(Recorded data)
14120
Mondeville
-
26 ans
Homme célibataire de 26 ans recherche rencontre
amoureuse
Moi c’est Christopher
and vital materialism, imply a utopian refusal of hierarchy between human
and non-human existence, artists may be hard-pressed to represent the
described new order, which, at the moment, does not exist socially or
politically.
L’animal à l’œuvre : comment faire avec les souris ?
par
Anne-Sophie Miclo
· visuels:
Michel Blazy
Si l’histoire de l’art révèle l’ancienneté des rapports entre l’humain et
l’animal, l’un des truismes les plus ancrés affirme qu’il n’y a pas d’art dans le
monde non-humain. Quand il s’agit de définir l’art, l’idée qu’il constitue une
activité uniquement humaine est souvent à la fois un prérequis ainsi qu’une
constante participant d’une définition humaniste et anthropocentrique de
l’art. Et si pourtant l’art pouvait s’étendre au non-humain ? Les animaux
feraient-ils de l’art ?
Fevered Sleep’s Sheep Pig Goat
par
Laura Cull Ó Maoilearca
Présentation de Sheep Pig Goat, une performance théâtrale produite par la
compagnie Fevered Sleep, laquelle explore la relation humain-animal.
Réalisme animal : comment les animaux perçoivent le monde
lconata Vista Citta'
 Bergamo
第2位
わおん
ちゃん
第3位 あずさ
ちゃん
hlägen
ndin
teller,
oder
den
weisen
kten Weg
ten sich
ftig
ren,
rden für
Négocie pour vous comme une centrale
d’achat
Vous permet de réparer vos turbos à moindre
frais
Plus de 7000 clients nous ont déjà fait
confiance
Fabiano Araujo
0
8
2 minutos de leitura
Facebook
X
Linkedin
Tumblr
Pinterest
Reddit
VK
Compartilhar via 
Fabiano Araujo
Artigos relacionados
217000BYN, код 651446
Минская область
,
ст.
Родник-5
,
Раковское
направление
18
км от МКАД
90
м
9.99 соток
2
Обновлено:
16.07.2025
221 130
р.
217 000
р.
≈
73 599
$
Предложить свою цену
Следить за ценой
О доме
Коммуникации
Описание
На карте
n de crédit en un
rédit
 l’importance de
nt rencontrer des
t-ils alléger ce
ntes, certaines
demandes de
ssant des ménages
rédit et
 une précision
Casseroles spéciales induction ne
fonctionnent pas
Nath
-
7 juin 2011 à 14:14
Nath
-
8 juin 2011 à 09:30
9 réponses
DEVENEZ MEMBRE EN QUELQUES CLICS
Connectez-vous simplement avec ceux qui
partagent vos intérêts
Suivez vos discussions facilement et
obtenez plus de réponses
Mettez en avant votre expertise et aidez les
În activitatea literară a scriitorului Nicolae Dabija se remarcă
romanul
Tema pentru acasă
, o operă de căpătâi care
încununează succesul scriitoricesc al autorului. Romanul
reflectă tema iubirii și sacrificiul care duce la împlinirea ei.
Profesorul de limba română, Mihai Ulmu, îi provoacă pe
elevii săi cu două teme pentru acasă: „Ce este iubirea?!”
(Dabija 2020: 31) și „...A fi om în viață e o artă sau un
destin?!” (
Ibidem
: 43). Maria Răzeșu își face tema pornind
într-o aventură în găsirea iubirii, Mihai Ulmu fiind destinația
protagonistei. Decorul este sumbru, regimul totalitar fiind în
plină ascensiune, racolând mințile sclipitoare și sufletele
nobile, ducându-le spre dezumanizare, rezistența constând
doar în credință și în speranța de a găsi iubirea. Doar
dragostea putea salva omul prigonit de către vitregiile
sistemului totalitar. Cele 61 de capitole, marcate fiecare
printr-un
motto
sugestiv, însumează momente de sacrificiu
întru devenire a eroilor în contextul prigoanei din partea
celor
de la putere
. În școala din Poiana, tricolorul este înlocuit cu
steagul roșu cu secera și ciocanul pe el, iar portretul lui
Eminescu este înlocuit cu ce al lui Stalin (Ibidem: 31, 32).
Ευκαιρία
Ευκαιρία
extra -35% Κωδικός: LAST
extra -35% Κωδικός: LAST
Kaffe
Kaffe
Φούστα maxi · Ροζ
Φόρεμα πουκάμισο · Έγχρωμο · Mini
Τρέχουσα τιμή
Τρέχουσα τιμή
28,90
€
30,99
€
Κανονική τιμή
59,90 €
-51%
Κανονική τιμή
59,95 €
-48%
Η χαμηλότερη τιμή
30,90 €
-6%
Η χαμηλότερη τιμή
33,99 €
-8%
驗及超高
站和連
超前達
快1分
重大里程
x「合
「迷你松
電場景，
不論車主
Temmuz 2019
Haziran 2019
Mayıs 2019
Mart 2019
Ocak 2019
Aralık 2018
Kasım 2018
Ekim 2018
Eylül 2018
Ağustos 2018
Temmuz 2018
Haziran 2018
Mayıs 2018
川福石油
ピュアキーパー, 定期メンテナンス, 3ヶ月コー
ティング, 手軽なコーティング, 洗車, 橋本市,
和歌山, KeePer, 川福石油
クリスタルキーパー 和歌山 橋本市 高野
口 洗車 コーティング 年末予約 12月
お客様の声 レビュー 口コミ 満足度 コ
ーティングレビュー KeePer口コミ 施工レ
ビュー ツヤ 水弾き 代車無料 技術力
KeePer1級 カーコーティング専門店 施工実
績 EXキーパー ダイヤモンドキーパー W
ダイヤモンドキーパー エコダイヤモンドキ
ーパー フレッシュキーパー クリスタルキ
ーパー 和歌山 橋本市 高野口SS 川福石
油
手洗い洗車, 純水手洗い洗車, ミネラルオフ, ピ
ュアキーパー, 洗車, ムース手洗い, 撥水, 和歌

> **YOUR TASK**: Format the material as a Markdown table with the columns "Row" and "Text." Begin with the first line and continue through the line containing "politically.", numbering each line and omitting blank lines.

> **OUTPUT OF THE EXERCISE**:
| Row | Text |
|---|---|
| 1 | 14120 |
| 2 | Mondeville |
| 3 | - |
| 4 | 26 ans |
| 5 | Homme célibataire de 26 ans recherche rencontre |
| 6 | amoureuse |
| 7 | Moi c’est Christopher |
| 8 | and vital materialism, imply a utopian refusal of hierarchy between human |
| 9 | and non-human existence, artists may be hard-pressed to represent the |
| 10 | described new order, which, at the moment, does not exist socially or |
| 11 | politically. |